QUESTIONS:
a – In the Selenium bug report, write out the passage that opens with the words containing "Description" and closes with "in Internet Explorer.".
b – According to the Selenium bug report, on which port should the Selenium Server be started?
c – Continue the Selenium bug report from its last sentence.
EXCERPT section start
Description
===========
Selenium has methods like shiftKeyDown to control the setting of these keys. Using this works fine in Firefox but fails in Internet Explorer.
Steps to reproduce
==================
1. Download the ZIP File.
2. Import the Java file to your Eclipse
3. Start Selenium Server on port 4444
4. Run the test case (it will do a click without and with shift key pressed - if shift is pressed a text is changed, this is verified)
-> It will do the same test on both Firefox and Internet Explorer, Firefox will pass, IE will fail.
Expected
========
The test case should pass because the second click changes the text.
Actual
======
The test case fails because in Internet Explorer the second click is done without shift.
EXCERPT section end
DATA RECORDS section start
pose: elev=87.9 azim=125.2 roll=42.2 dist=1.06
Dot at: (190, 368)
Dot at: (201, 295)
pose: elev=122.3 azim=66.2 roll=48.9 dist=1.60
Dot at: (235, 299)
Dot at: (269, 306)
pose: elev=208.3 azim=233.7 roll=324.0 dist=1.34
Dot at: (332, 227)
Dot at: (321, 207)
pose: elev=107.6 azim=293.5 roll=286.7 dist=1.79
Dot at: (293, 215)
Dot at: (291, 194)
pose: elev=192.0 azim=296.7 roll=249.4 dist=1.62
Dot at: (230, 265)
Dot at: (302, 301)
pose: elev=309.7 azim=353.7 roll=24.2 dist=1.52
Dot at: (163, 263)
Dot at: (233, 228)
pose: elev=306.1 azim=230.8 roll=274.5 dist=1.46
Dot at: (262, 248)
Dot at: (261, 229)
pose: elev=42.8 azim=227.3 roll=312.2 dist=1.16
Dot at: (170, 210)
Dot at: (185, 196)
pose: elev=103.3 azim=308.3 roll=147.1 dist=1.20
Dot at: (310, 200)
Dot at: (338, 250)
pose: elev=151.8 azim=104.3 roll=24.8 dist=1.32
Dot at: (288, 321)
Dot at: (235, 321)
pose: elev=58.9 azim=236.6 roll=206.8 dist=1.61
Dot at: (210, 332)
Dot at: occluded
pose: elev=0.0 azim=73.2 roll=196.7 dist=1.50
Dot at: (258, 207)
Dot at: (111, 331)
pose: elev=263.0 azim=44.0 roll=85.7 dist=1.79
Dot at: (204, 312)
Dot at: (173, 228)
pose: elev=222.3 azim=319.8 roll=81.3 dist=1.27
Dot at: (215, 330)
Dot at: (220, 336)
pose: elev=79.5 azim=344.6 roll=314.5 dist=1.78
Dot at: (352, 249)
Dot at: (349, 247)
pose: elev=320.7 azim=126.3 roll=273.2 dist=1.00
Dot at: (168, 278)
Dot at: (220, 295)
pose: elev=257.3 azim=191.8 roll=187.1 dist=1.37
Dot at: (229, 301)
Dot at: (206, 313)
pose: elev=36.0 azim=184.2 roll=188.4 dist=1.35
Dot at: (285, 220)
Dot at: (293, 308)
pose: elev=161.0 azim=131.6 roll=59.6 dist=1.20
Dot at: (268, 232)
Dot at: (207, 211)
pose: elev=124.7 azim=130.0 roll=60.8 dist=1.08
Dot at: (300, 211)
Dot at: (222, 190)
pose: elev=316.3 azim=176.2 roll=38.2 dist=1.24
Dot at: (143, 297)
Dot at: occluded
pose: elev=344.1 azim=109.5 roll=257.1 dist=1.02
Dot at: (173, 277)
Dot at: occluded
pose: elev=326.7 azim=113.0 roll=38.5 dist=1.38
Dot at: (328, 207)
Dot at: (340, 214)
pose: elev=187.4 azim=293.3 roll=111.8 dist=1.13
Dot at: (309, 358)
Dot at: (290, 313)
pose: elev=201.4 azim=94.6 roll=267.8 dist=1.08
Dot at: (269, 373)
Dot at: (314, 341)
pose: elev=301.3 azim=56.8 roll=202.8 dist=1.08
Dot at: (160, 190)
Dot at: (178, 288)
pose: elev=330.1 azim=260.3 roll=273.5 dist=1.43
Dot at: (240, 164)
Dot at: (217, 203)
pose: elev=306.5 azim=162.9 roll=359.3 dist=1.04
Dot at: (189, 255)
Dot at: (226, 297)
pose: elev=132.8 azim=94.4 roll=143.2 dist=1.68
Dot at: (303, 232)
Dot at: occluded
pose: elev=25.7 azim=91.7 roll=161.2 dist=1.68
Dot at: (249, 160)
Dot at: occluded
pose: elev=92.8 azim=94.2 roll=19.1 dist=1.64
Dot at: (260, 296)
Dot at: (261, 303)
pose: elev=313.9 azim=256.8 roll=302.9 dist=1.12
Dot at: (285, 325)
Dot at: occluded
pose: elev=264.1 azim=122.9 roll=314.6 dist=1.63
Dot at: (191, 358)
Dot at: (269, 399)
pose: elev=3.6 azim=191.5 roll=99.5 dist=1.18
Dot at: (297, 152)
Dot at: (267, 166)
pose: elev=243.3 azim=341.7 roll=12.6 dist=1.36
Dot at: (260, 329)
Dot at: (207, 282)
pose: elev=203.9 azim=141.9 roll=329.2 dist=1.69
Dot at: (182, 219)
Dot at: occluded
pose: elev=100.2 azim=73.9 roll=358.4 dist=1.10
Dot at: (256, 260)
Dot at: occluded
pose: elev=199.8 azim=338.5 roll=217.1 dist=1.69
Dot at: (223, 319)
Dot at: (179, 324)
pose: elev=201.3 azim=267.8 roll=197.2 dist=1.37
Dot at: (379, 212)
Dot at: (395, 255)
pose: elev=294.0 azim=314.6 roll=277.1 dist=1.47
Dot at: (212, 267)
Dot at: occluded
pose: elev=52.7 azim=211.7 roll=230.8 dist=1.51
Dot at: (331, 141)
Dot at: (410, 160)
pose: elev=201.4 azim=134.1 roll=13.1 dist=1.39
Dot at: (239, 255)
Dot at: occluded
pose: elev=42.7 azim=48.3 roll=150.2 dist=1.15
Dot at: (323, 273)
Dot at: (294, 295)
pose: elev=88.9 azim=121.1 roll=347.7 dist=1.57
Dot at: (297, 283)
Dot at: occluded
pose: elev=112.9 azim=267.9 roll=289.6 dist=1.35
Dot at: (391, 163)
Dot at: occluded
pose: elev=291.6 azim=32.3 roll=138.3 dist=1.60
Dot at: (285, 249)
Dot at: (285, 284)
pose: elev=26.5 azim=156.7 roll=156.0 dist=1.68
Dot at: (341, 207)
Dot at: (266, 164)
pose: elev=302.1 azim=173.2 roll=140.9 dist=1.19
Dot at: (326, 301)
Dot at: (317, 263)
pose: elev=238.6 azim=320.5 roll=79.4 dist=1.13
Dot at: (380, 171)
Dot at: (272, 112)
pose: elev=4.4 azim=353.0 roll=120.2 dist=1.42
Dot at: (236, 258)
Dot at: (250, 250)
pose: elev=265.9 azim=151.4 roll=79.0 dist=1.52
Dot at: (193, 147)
DATA RECORDS section end
YOUR WRITTEN ANSWERS:
a –
Description
===========
Selenium has methods like shiftKeyDown to control the setting of these keys. Using this works fine in Firefox but fails in Internet Explorer.

b – Port 4444.

c –
Solution
======
The error is in selenium-browserbot.js. The function _fireEventOnElement is platform specific. In IEBrowserBot, SafariBrowserBot and KonquerorBrowserBot there is an if clause:
if (element[eventType]) {
element[eventType]();
}
else {
this.browserbot.triggerMouseEvent(element, eventType, true, clientX, clientY);
}
Because element[eventType] is defined it is directly called. In this case the keys are not handled. I changed this condition to:
if (element[eventType] && !this.browserbot.altKeyDown && !this.browserbot.controlKeyDown && !this.browserbot.shiftKeyDown) {
element[eventType]();
} }
else {
this.browserbot.triggerMouseEvent(element, eventType, true, clientX, clientY);
}
This checks if one of the keys Alt, Ctrl or Shift is pressed. In this case it uses the triggerMouseEvent case. For Safari I assume that also the Meta Key has to be checked but as I do not have an Apple here (and also no Konqueror) I am unable to verify this.
Attaching patch for this problem, including test case.
Personally I tested it on IE8, Opera, Google Chrome and FF3.